- Opening Delimiter -

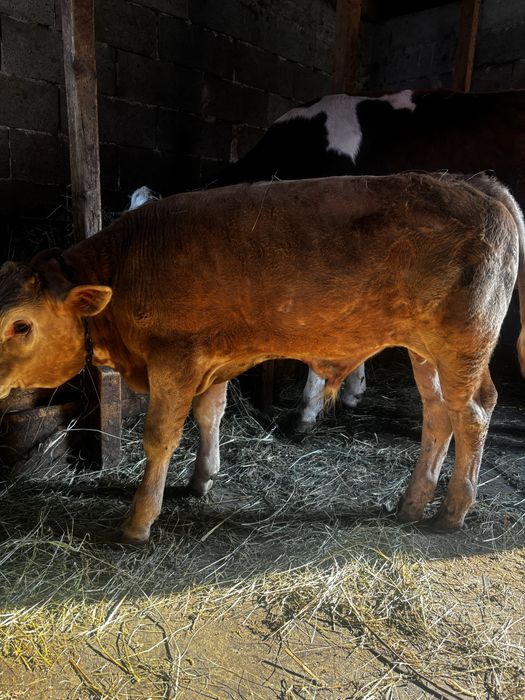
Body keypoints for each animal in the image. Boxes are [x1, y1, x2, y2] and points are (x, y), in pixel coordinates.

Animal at [1, 172, 523, 544]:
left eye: (20, 325)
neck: (128, 267)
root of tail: (478, 184)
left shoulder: (176, 358)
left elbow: (160, 436)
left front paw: (139, 519)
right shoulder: (210, 360)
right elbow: (209, 414)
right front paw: (201, 479)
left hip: (463, 345)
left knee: (471, 415)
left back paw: (453, 510)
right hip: (425, 351)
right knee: (438, 414)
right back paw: (413, 502)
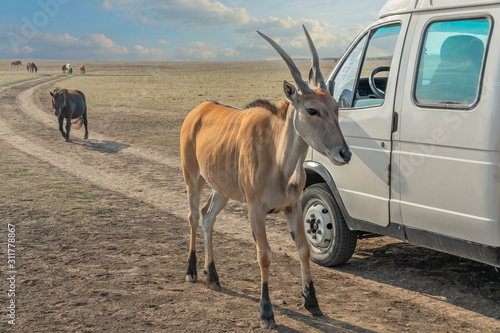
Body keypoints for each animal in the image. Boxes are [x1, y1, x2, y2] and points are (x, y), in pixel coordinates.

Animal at [181, 25, 352, 326]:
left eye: (336, 106)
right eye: (311, 109)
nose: (344, 153)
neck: (279, 162)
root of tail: (197, 111)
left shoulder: (293, 206)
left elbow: (303, 250)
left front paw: (312, 302)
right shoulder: (255, 208)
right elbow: (264, 255)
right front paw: (266, 311)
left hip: (221, 191)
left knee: (207, 216)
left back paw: (213, 276)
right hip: (193, 178)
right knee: (192, 216)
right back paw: (191, 272)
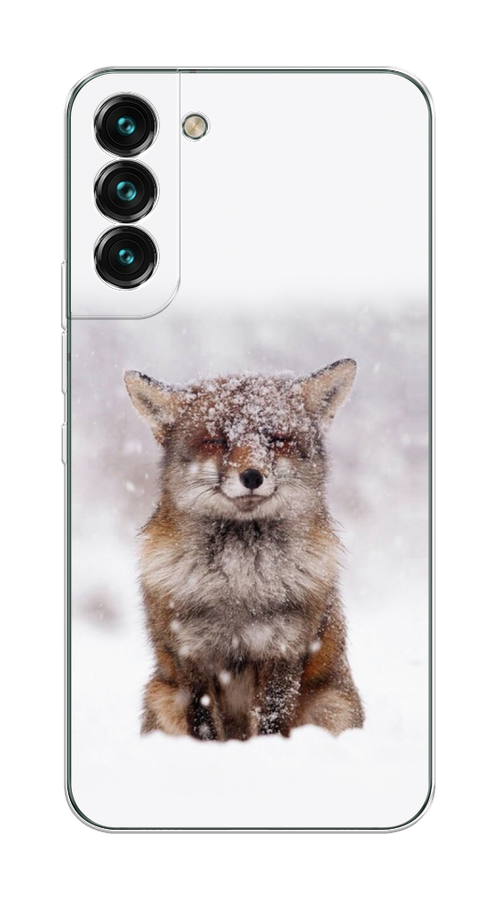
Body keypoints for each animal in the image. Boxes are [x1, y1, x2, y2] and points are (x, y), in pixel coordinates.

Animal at [124, 359, 364, 741]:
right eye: (217, 441)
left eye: (277, 439)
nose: (252, 476)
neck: (238, 583)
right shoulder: (190, 652)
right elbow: (204, 723)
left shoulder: (284, 648)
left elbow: (271, 720)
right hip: (160, 695)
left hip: (331, 705)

- Closing Delimiter -

▶ [GOAL OF THE EXERCISE]:
Reproduce, word for word, everything in the listing above from the line containing "right back paw: (413, 502)" down to the line containing "neck: (279, 162)", both of them included. No pictures.

▶ [FINISHED EXERCISE]:
right back paw: (413, 502)
Body keypoints for each animal in the image. Boxes are [x1, y1, x2, y2] and points are (x, y), in pixel coordinates.

Animal at [181, 25, 352, 326]:
left eye: (336, 106)
right eye: (311, 109)
nose: (344, 153)
neck: (279, 162)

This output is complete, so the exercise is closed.